Date Approved

9-23-2022

Embargo Period

9-27-2022

Document Type

Thesis

Degree Name

M.S. Electrical and Computer Engineering

Department

Electrical and Computer Engineering

College

Henry M. Rowan College of Engineering

Advisor

Ravi P. Ramachandran, Ph.D.

Committee Member 1

Parth Bhavsar, Ph.D.

Committee Member 2

Yusuf Mehta, Ph.D., P.E.

Committee Member 3

John Schmalzel, Ph.D., P.E.

Subject(s)

Automatic speech recognition; Air traffic control; Machine learning

Disciplines

Artificial Intelligence and Robotics | Electrical and Computer Engineering | Multi-Vehicle Systems and Air Traffic Control

Abstract

Advances in Artificial Intelligence and Machine learning have enabled a variety of new technologies. One such technology is Automatic Speech Recognition (ASR), where a machine is given audio and transcribes the words that were spoken. ASR can be applied in a variety of domains to improve general usability and safety. One such domain is Air Traffic Control (ATC). ASR in ATC promises to improve safety in a mission critical environment. ASR models have historically required a large amount of clean training data. ATC environments are noisy and acquiring labeled data is a difficult, expertise dependent task.
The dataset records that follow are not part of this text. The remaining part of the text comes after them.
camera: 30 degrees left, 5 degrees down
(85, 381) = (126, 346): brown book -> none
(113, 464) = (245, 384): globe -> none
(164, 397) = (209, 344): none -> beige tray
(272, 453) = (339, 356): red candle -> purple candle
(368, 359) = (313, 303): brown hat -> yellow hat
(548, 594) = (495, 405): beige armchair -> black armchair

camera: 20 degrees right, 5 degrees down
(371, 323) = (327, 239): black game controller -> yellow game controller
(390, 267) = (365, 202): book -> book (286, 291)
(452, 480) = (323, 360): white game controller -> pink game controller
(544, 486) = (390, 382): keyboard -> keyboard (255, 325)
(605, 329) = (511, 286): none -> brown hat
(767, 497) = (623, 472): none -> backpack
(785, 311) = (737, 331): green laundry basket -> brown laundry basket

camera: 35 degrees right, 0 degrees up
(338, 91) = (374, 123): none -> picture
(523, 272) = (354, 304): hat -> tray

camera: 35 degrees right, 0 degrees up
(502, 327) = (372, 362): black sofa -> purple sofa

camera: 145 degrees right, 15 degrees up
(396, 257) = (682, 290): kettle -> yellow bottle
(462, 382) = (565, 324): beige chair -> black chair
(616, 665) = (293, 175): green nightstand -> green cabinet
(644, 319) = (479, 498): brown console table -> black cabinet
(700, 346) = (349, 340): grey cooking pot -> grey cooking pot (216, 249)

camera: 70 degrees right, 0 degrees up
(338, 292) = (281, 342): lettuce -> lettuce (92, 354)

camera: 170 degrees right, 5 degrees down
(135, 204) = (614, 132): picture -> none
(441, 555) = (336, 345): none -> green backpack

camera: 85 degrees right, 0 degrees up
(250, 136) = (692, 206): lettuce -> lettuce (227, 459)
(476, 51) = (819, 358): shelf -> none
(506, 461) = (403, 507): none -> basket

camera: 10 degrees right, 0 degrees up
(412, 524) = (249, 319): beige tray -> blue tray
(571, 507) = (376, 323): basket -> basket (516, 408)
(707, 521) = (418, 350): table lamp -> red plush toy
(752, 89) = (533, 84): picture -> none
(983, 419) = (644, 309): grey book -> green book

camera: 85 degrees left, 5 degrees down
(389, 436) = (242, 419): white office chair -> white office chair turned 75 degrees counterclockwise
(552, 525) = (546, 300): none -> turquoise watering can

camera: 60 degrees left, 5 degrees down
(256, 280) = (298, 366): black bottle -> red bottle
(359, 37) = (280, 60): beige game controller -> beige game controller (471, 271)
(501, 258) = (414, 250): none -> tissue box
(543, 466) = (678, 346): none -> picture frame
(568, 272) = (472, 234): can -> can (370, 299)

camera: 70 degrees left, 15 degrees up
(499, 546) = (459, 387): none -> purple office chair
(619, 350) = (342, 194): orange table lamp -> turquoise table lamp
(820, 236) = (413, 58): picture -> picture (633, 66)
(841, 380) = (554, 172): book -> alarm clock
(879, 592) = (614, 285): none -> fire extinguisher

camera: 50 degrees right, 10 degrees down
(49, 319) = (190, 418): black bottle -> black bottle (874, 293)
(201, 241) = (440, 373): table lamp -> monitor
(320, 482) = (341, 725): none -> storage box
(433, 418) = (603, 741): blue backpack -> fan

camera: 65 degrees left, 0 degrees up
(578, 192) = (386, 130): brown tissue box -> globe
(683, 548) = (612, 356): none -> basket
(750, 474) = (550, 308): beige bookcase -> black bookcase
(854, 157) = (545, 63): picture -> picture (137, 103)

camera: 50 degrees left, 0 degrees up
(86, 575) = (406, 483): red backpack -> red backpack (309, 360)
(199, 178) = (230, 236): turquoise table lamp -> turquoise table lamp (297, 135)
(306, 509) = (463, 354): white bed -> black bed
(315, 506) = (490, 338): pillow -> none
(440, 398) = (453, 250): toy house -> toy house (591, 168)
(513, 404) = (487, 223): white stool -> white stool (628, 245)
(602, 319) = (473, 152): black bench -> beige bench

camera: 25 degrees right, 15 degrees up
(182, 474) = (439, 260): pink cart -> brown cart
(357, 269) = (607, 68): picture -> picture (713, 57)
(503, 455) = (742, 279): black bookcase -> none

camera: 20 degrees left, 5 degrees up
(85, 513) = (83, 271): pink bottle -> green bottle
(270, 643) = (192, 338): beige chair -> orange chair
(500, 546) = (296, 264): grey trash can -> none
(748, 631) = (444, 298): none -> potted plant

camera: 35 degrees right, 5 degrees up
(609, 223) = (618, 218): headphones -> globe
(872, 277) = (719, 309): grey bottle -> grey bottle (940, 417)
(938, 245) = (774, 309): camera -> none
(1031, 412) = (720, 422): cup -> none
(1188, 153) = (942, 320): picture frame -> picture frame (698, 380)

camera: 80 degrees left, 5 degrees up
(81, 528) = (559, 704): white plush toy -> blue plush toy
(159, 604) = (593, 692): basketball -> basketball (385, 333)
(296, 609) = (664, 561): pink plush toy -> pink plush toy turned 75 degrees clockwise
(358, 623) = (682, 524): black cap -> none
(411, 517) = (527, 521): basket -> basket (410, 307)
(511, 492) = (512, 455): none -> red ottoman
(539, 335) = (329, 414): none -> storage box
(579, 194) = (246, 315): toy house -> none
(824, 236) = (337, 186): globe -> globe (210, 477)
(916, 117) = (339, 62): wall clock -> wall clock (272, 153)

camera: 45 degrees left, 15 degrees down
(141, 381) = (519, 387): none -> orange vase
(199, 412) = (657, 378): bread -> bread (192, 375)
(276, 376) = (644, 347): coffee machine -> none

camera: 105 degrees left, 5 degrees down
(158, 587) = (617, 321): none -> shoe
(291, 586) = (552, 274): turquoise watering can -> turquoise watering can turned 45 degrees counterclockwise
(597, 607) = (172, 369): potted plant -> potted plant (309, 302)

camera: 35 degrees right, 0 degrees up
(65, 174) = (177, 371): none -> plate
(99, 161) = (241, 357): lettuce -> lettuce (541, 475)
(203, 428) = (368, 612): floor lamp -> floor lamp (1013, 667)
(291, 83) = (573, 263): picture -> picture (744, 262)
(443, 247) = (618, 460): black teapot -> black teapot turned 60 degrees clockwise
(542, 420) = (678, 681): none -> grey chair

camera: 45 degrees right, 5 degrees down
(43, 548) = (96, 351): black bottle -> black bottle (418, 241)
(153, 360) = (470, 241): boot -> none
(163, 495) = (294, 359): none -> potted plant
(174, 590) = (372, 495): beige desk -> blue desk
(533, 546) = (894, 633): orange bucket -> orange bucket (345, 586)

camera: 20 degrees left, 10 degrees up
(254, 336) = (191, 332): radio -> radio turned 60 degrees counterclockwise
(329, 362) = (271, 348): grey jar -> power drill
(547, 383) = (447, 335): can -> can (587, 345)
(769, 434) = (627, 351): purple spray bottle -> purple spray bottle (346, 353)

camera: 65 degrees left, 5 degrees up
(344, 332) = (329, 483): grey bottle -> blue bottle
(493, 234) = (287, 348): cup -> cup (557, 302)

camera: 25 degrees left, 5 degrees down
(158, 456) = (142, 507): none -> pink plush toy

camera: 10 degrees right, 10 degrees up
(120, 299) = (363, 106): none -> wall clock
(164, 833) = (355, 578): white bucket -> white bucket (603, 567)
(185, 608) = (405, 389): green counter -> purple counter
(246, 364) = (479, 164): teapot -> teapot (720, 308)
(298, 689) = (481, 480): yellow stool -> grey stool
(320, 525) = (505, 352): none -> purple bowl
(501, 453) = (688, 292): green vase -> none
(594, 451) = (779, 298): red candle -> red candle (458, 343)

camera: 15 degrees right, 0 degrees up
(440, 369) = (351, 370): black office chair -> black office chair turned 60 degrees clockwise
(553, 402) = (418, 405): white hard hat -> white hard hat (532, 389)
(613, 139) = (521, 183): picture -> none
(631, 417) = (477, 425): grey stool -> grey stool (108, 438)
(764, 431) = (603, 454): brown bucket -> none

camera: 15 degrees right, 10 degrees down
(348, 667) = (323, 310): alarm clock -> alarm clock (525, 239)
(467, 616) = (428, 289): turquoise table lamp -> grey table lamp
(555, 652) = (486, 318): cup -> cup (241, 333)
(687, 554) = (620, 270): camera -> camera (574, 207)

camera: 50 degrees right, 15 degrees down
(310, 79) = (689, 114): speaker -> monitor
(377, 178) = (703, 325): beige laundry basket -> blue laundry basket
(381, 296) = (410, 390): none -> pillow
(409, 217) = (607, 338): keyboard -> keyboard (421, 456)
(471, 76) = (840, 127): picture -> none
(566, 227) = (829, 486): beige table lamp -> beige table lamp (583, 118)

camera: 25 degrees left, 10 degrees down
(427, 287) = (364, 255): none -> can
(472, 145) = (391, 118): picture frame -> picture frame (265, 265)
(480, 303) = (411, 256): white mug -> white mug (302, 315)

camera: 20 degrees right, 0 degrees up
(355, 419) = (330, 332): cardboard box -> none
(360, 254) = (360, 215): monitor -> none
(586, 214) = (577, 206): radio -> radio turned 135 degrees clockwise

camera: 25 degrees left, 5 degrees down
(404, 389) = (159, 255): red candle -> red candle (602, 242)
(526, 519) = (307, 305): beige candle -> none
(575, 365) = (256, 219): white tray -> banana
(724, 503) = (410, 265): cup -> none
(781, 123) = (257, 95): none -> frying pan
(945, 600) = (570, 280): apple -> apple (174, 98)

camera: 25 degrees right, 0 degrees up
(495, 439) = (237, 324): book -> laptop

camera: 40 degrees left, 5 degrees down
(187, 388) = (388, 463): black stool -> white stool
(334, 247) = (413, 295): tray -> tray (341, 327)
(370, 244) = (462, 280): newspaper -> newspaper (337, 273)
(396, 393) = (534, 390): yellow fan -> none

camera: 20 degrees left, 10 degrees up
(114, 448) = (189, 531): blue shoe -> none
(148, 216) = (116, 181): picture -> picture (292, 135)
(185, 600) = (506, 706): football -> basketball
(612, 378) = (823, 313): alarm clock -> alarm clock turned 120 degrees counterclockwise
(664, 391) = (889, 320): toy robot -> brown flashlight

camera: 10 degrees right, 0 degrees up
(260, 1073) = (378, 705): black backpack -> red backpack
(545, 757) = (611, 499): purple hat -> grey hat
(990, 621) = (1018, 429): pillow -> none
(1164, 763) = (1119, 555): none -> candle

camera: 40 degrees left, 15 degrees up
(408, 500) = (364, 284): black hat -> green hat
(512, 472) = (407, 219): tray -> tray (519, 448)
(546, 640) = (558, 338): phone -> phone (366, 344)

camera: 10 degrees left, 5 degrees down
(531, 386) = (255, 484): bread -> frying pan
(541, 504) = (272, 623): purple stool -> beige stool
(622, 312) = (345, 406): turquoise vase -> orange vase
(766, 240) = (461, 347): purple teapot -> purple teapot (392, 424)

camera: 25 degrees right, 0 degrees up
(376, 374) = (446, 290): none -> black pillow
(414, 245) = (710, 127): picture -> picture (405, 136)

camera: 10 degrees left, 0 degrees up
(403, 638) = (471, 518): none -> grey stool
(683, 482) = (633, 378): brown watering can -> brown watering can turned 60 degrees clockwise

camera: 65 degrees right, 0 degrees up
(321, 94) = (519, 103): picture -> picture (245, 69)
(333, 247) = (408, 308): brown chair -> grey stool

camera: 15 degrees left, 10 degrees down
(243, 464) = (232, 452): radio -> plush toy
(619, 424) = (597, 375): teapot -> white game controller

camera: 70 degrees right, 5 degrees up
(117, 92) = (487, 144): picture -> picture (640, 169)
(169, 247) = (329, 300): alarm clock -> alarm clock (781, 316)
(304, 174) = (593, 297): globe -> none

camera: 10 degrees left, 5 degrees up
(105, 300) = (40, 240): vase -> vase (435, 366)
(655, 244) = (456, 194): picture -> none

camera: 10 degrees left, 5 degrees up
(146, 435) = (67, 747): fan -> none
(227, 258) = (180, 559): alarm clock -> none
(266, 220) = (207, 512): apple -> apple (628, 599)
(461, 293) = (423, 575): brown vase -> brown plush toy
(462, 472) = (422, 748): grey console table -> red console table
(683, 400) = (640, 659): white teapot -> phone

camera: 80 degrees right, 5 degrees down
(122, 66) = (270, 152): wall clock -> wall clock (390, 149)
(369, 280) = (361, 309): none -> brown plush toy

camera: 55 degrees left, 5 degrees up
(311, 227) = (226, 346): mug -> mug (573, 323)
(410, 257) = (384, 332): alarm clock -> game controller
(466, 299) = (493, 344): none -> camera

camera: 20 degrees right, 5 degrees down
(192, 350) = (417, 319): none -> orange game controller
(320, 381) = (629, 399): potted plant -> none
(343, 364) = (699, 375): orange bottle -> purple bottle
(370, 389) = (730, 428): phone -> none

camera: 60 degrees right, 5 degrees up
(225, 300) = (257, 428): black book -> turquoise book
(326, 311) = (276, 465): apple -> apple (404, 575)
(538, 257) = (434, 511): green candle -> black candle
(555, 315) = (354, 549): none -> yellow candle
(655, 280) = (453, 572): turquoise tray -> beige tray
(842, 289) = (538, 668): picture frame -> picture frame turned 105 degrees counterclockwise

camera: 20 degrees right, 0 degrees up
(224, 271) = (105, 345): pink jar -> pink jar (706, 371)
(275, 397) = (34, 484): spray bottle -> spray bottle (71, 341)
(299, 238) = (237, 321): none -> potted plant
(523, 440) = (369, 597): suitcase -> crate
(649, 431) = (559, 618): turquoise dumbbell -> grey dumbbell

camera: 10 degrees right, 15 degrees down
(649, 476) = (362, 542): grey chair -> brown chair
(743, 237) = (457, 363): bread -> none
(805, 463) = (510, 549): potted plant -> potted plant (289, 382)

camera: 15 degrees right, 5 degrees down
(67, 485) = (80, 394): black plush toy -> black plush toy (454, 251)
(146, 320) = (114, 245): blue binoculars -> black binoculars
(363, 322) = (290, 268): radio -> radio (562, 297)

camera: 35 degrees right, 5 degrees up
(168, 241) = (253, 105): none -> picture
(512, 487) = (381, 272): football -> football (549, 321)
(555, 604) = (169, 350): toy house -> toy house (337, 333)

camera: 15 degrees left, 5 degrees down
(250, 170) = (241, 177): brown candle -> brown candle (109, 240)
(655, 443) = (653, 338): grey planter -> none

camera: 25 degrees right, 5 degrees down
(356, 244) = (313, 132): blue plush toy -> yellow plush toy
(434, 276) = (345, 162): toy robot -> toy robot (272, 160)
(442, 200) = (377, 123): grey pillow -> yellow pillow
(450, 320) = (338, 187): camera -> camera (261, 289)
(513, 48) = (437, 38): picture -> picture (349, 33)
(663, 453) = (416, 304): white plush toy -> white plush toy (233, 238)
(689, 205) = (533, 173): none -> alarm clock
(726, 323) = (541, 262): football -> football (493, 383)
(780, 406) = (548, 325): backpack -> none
This thesis attempts to solve these problems by presenting a machine learning framework which uses word-by-word audio samples to transcribe ATC speech. Instead of transcribing an entire speech sample, this framework transcribes every word individually. Then, overall transcription is pieced together based on the word sequence. Each stage of the framework is trained and tested independently of one another, and the overall performance is gauged. The overall framework was gauged to be a feasible approach to ASR in ATC.